Assignment: Read through the entries below and copy each line where "LAYER" turns up.

[Hardware design source data]
========================================

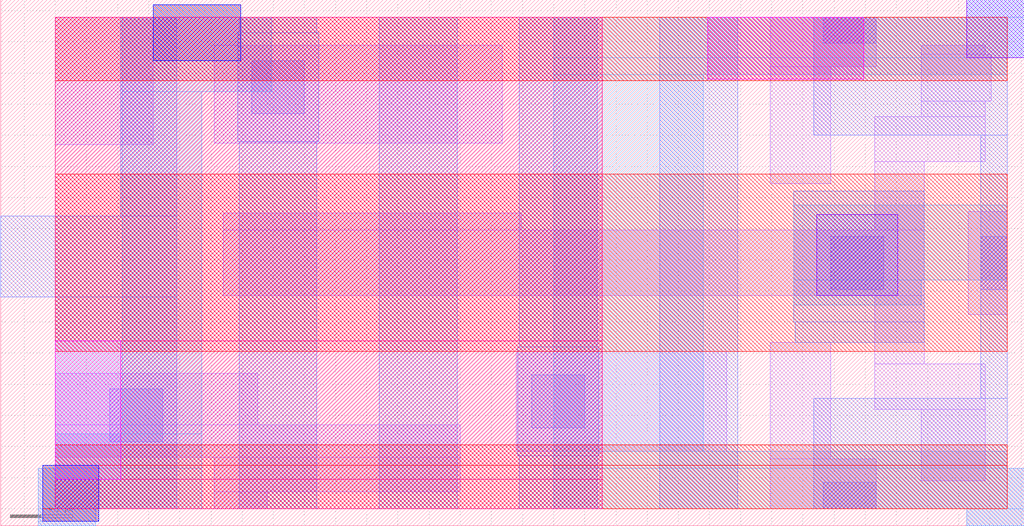
<source format=lef>
# Copyright 2020 The SkyWater PDK Authors
#
# Licensed under the Apache License, Version 2.0 (the "License");
# you may not use this file except in compliance with the License.
# You may obtain a copy of the License at
#
#     https://www.apache.org/licenses/LICENSE-2.0
#
# Unless required by applicable law or agreed to in writing, software
# distributed under the License is distributed on an "AS IS" BASIS,
# WITHOUT WARRANTIES OR CONDITIONS OF ANY KIND, either express or implied.
# See the License for the specific language governing permissions and
# limitations under the License.
#
# SPDX-License-Identifier: Apache-2.0

VERSION 5.7 ;
  NOWIREEXTENSIONATPIN ON ;
  DIVIDERCHAR "/" ;
  BUSBITCHARS "[]" ;
MACRO sky130_fd_bd_sram__sram_dp_swldrv_opt1bi
  CLASS BLOCK ;
  FOREIGN sky130_fd_bd_sram__sram_dp_swldrv_opt1bi ;
  ORIGIN  0.175000  0.055000 ;
  SIZE  3.285000 BY  1.690000 ;
  OBS
    LAYER li1 ;
      RECT 0.000000 0.165000 1.300000 0.270000 ;
      RECT 0.000000 0.270000 0.650000 0.435000 ;
      RECT 0.000000 1.170000 0.315000 1.580000 ;
      RECT 0.510000 0.000000 0.680000 0.055000 ;
      RECT 0.510000 0.055000 1.300000 0.165000 ;
      RECT 0.510000 1.175000 1.435000 1.490000 ;
      RECT 0.540000 0.685000 2.790000 0.895000 ;
      RECT 0.540000 0.895000 1.495000 0.950000 ;
      RECT 1.480000 0.185000 2.155000 0.505000 ;
      RECT 2.295000 0.000000 2.635000 0.160000 ;
      RECT 2.295000 0.160000 2.490000 0.535000 ;
      RECT 2.295000 1.045000 2.490000 1.420000 ;
      RECT 2.295000 1.420000 2.635000 1.580000 ;
      RECT 2.630000 0.320000 2.985000 0.465000 ;
      RECT 2.630000 0.465000 2.790000 0.685000 ;
      RECT 2.630000 0.895000 2.790000 1.115000 ;
      RECT 2.630000 1.115000 2.985000 1.260000 ;
      RECT 2.780000 0.090000 2.985000 0.320000 ;
      RECT 2.780000 1.260000 2.985000 1.310000 ;
      RECT 2.780000 1.310000 3.005000 1.460000 ;
      RECT 2.780000 1.460000 2.985000 1.490000 ;
      RECT 2.930000 0.625000 3.055000 0.955000 ;
    LAYER mcon ;
      RECT 0.175000 0.215000 0.345000 0.385000 ;
      RECT 0.630000 1.270000 0.800000 1.440000 ;
      RECT 1.530000 0.260000 1.700000 0.430000 ;
      RECT 2.465000 0.000000 2.635000 0.085000 ;
      RECT 2.465000 1.495000 2.635000 1.580000 ;
      RECT 2.490000 0.705000 2.660000 0.875000 ;
      RECT 2.970000 0.705000 3.055000 0.875000 ;
    LAYER met1 ;
      RECT -0.175000  0.680000 0.390000 0.940000 ;
      RECT -0.055000 -0.055000 0.130000 0.000000 ;
      RECT -0.055000  0.000000 0.390000 0.130000 ;
      RECT  0.000000  0.130000 0.390000 0.680000 ;
      RECT  0.210000  0.940000 0.390000 1.580000 ;
      RECT  0.585000  1.180000 0.845000 1.530000 ;
      RECT  0.590000  0.000000 0.840000 1.180000 ;
      RECT  0.590000  1.530000 0.840000 1.580000 ;
      RECT  1.040000  0.000000 1.290000 1.580000 ;
      RECT  1.485000  0.170000 1.745000 0.520000 ;
      RECT  1.490000  0.000000 1.740000 0.170000 ;
      RECT  1.490000  0.520000 1.740000 1.580000 ;
      RECT  1.940000  0.000000 2.190000 1.580000 ;
      RECT  2.370000  0.600000 2.790000 1.020000 ;
      RECT  2.375000  0.535000 2.790000 0.600000 ;
      RECT  2.435000  0.000000 3.110000 0.130000 ;
      RECT  2.435000  0.130000 3.055000 0.355000 ;
      RECT  2.435000  1.200000 3.055000 1.450000 ;
      RECT  2.435000  1.450000 3.110000 1.580000 ;
      RECT  2.925000 -0.055000 3.110000 0.000000 ;
      RECT  2.925000  1.580000 3.110000 1.635000 ;
      RECT  2.970000  0.355000 3.055000 1.200000 ;
    LAYER met2 ;
      RECT -0.055000 -0.055000 0.130000 -0.040000 ;
      RECT -0.055000 -0.040000 0.140000  0.000000 ;
      RECT -0.055000  0.000000 0.470000  0.130000 ;
      RECT -0.040000  0.130000 0.470000  0.140000 ;
      RECT  0.000000  0.140000 0.470000  0.240000 ;
      RECT  0.215000  0.240000 0.470000  1.340000 ;
      RECT  0.215000  1.340000 0.695000  1.580000 ;
      RECT  0.315000  1.580000 0.595000  1.620000 ;
      RECT  1.600000  0.000000 3.110000  0.130000 ;
      RECT  1.600000  0.130000 3.055000  0.185000 ;
      RECT  1.600000  0.185000 2.080000  1.395000 ;
      RECT  1.600000  1.395000 3.055000  1.450000 ;
      RECT  1.600000  1.450000 3.110000  1.580000 ;
      RECT  2.370000  0.655000 2.780000  0.735000 ;
      RECT  2.370000  0.735000 3.055000  0.975000 ;
      RECT  2.925000 -0.055000 3.110000  0.000000 ;
      RECT  2.925000  1.580000 3.110000  1.635000 ;
    LAYER met3 ;
      RECT -0.040000 -0.040000 0.140000 0.000000 ;
      RECT -0.040000  0.000000 3.055000 0.140000 ;
      RECT  0.000000  0.140000 3.055000 0.205000 ;
      RECT  0.000000  0.505000 3.055000 1.075000 ;
      RECT  0.000000  1.375000 3.055000 1.580000 ;
      RECT  0.315000  1.580000 0.595000 1.620000 ;
    LAYER nwell ;
      RECT 0.000000 0.000000 1.755000 0.095000 ;
      RECT 0.210000 0.095000 1.755000 0.540000 ;
    LAYER nwell ;
      RECT 0.000000 0.540000 1.755000 1.580000 ;
    LAYER pwell ;
      RECT 0.000000 0.095000 0.210000 0.540000 ;
      RECT 2.095000 1.380000 2.595000 1.580000 ;
    LAYER via ;
      RECT 2.445000 0.685000 2.705000 0.945000 ;
      RECT 2.925000 1.450000 3.110000 1.635000 ;
    LAYER via2 ;
      RECT -0.040000 -0.040000 0.140000 0.140000 ;
      RECT  0.315000  1.440000 0.595000 1.620000 ;
  END
END sky130_fd_bd_sram__sram_dp_swldrv_opt1bi
END LIBRARY

</source>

========================================

Solution to this exercise:
    LAYER li1 ;
    LAYER mcon ;
    LAYER met1 ;
    LAYER met2 ;
    LAYER met3 ;
    LAYER nwell ;
    LAYER nwell ;
    LAYER pwell ;
    LAYER via ;
    LAYER via2 ;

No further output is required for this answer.